(Dataset items)

====

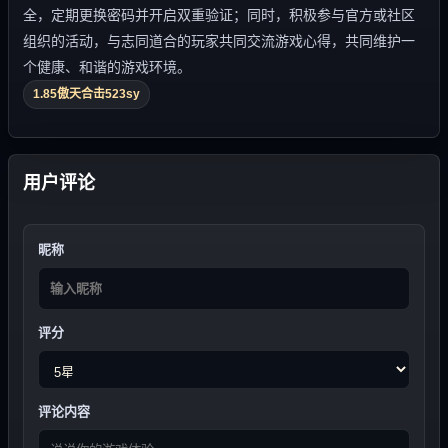
全，定期更换密码并开启双重验证；同时，积极参与官方或社区
组织的活动，与志同道合的玩家共同交流游戏心得，共同维护一
个健康、和谐的游戏环境。
1.85傲天合击523sy
用户评论
昵称
评分
评论内容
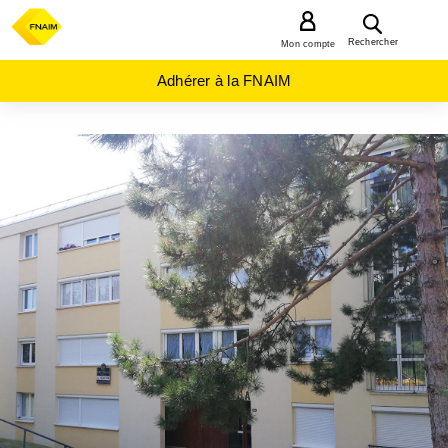
MENU
Rechercher
Mon compte
Adhérer à la FNAIM
ACHAT
APPARTEMENT
NORMANDIE
SEINE-
MARITIME
(76)
ROUEN
(76000)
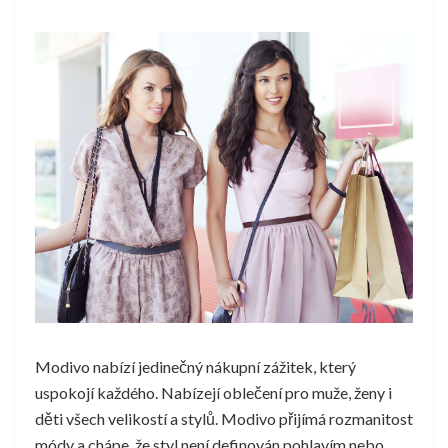
Modivo nabízí jedinečný nákupní zážitek, který
uspokojí každého. Nabízejí oblečení pro muže, ženy i
děti všech velikostí a stylů. Modivo přijímá rozmanitost
módy a chápe, že styl není definován pohlavím nebo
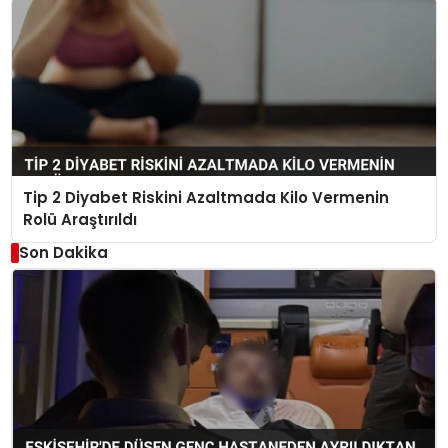
Tip 2 Diyabet Riskini Azaltmada Kilo Vermenin
Rolü Araştırıldı
Son Dakika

====

Requirement
Give the data again word for word, without images.

Answer to the exercise
全，定期更换密码并开启双重验证；同时，积极参与官方或社区
组织的活动，与志同道合的玩家共同交流游戏心得，共同维护一
个健康、和谐的游戏环境。
1.85傲天合击523sy
用户评论
昵称
评分
评论内容
MENU
Rechercher
Mon compte
Adhérer à la FNAIM
ACHAT
APPARTEMENT
NORMANDIE
SEINE-
MARITIME
(76)
ROUEN
(76000)
Modivo nabízí jedinečný nákupní zážitek, který
uspokojí každého. Nabízejí oblečení pro muže, ženy i
děti všech velikostí a stylů. Modivo přijímá rozmanitost
módy a chápe, že styl není definován pohlavím nebo
Tip 2 Diyabet Riskini Azaltmada Kilo Vermenin
Rolü Araştırıldı
Son Dakika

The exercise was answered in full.